#### WORK ORDER
Reproduce the rows from the first line through the line that contains "first be licensed", switching "ProductComparer" to "ItemComparer" and leaving everything else unchanged.

#### Dataset excerpts
══════════
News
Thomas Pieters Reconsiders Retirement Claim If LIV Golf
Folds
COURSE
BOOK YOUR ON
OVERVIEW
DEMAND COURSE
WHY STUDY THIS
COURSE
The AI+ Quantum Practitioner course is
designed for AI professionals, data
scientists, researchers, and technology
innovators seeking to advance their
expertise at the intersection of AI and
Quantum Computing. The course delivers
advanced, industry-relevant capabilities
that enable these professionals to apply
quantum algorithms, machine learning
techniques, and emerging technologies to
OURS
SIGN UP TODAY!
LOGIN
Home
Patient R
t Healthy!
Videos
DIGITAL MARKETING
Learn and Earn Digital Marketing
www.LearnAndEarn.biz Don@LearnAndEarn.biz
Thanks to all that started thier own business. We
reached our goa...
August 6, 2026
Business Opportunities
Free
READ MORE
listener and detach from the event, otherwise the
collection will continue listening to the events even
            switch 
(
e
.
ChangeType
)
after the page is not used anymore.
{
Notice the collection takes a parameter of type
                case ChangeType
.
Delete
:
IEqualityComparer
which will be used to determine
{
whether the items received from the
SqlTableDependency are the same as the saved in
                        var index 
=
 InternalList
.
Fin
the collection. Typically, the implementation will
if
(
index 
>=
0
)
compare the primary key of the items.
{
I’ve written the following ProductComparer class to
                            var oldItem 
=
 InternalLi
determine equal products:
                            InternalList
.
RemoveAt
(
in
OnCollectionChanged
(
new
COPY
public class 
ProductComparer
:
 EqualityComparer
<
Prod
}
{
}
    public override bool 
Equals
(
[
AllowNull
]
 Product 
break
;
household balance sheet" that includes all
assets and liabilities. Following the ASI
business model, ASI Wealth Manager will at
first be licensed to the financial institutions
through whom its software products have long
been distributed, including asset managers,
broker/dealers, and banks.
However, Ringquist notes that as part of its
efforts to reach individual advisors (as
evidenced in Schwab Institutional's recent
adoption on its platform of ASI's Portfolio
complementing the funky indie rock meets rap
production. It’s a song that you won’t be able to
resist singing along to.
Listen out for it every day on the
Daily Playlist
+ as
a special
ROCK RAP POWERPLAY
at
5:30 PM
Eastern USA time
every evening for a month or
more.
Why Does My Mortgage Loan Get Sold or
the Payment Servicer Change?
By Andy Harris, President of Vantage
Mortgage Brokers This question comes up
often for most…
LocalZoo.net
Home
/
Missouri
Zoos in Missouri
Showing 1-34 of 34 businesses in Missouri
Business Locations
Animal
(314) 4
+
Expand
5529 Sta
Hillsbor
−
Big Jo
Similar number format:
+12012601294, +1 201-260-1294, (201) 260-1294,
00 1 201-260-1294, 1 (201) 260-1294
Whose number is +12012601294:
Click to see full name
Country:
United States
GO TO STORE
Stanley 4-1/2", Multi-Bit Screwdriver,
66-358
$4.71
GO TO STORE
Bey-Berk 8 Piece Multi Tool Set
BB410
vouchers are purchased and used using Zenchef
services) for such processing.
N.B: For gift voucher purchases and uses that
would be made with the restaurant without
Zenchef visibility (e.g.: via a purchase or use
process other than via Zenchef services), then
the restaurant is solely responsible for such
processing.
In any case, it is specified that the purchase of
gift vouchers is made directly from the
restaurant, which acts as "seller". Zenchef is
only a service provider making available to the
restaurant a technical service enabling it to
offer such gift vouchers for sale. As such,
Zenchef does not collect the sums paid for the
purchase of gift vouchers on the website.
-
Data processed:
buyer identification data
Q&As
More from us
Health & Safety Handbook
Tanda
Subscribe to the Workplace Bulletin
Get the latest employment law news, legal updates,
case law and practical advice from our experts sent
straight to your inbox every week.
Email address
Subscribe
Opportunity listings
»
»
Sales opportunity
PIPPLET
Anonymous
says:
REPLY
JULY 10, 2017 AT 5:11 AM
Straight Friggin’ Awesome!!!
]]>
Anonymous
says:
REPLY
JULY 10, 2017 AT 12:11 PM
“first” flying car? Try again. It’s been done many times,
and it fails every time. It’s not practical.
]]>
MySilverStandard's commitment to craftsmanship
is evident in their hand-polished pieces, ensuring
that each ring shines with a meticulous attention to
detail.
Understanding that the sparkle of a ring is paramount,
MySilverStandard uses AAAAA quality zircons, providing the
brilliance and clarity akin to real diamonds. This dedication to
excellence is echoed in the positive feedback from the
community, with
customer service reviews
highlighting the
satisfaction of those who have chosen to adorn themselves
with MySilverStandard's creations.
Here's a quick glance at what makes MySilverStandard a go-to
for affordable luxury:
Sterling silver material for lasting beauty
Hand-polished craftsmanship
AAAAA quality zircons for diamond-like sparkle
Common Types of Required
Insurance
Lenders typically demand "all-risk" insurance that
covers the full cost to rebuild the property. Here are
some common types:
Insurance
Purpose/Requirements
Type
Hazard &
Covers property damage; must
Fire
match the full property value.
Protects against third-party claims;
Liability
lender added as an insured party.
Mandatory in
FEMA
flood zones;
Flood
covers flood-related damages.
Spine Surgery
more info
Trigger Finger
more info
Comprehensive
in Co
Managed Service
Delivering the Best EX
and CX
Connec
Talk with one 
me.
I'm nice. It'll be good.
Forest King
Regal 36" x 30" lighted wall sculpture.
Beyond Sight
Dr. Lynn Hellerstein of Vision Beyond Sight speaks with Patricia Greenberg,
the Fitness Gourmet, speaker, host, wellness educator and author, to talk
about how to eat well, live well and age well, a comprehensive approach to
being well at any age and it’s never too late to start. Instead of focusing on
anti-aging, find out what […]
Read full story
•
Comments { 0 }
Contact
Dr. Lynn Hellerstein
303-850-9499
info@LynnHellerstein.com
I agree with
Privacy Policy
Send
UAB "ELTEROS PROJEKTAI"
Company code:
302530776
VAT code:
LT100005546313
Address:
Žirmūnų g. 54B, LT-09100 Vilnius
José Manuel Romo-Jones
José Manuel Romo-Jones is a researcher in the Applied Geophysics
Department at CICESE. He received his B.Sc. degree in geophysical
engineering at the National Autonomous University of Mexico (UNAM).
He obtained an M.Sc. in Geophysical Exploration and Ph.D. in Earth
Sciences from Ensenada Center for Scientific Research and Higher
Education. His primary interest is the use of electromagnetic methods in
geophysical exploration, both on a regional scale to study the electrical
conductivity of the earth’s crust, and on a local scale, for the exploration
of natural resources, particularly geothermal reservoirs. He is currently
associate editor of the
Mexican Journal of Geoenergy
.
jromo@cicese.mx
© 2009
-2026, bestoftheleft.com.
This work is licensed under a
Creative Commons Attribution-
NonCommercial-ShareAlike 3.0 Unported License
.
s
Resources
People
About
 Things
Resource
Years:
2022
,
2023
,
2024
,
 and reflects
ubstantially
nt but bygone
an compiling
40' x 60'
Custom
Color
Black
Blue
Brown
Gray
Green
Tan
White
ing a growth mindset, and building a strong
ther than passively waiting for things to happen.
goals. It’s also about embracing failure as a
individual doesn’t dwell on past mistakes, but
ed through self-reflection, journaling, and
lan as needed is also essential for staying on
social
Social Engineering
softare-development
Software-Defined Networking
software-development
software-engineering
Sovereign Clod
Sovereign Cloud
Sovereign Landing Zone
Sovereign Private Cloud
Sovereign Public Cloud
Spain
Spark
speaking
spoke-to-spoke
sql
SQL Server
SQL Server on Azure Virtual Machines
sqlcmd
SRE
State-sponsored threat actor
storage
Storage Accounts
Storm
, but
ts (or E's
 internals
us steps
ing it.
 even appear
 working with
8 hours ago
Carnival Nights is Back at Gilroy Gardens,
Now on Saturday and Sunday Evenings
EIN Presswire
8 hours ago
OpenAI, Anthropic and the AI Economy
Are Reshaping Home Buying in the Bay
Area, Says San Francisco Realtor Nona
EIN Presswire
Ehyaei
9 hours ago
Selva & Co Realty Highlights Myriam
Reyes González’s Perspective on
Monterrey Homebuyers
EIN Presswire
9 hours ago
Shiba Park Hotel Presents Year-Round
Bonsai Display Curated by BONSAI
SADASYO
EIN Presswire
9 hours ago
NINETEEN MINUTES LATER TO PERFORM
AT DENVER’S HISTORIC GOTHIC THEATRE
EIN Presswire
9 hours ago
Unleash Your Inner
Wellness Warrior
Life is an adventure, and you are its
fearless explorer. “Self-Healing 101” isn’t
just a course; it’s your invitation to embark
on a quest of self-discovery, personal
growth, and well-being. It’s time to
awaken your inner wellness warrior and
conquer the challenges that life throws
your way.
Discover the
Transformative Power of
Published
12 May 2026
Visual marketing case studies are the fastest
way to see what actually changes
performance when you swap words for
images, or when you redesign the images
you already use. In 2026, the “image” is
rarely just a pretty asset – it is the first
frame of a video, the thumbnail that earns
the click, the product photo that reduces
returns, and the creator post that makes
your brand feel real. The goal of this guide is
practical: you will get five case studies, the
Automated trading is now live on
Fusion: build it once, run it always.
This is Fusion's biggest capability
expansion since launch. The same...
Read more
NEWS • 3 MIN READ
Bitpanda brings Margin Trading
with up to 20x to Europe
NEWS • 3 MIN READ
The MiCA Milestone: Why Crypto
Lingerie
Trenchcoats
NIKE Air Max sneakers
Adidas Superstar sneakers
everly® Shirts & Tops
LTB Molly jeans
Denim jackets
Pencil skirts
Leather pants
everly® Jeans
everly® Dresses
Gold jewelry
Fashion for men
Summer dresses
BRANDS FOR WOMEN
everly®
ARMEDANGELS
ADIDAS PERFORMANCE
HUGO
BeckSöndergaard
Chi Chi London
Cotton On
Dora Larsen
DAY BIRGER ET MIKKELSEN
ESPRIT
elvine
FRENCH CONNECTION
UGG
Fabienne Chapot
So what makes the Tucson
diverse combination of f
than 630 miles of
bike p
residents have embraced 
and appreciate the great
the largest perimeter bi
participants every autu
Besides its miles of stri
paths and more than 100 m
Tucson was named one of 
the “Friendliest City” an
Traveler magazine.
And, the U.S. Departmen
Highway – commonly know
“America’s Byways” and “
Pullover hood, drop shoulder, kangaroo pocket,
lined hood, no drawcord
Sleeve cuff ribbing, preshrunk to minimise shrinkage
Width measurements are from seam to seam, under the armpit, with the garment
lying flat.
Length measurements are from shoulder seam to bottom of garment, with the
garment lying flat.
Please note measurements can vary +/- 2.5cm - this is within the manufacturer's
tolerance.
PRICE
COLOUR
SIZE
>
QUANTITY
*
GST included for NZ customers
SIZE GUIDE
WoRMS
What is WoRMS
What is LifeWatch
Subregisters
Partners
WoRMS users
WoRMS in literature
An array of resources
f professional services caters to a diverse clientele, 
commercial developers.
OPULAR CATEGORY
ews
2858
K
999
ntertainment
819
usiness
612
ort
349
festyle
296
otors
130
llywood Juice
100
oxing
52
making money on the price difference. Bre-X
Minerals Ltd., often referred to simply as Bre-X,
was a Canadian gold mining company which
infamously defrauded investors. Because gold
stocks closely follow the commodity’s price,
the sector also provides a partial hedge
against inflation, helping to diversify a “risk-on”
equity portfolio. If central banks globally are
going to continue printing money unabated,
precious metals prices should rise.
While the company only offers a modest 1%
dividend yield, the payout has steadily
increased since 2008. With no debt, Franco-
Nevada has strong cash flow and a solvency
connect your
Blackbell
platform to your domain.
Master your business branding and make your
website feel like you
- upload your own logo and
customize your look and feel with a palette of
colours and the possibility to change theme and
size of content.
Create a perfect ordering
══════════
#### ANSWER TO THIS TASK
News
Thomas Pieters Reconsiders Retirement Claim If LIV Golf
Folds
COURSE
BOOK YOUR ON
OVERVIEW
DEMAND COURSE
WHY STUDY THIS
COURSE
The AI+ Quantum Practitioner course is
designed for AI professionals, data
scientists, researchers, and technology
innovators seeking to advance their
expertise at the intersection of AI and
Quantum Computing. The course delivers
advanced, industry-relevant capabilities
that enable these professionals to apply
quantum algorithms, machine learning
techniques, and emerging technologies to
OURS
SIGN UP TODAY!
LOGIN
Home
Patient R
t Healthy!
Videos
DIGITAL MARKETING
Learn and Earn Digital Marketing
www.LearnAndEarn.biz Don@LearnAndEarn.biz
Thanks to all that started thier own business. We
reached our goa...
August 6, 2026
Business Opportunities
Free
READ MORE
listener and detach from the event, otherwise the
collection will continue listening to the events even
            switch 
(
e
.
ChangeType
)
after the page is not used anymore.
{
Notice the collection takes a parameter of type
                case ChangeType
.
Delete
:
IEqualityComparer
which will be used to determine
{
whether the items received from the
SqlTableDependency are the same as the saved in
                        var index 
=
 InternalList
.
Fin
the collection. Typically, the implementation will
if
(
index 
>=
0
)
compare the primary key of the items.
{
I’ve written the following ItemComparer class to
                            var oldItem 
=
 InternalLi
determine equal products:
                            InternalList
.
RemoveAt
(
in
OnCollectionChanged
(
new
COPY
public class 
ItemComparer
:
 EqualityComparer
<
Prod
}
{
}
    public override bool 
Equals
(
[
AllowNull
]
 Product 
break
;
household balance sheet" that includes all
assets and liabilities. Following the ASI
business model, ASI Wealth Manager will at
first be licensed to the financial institutions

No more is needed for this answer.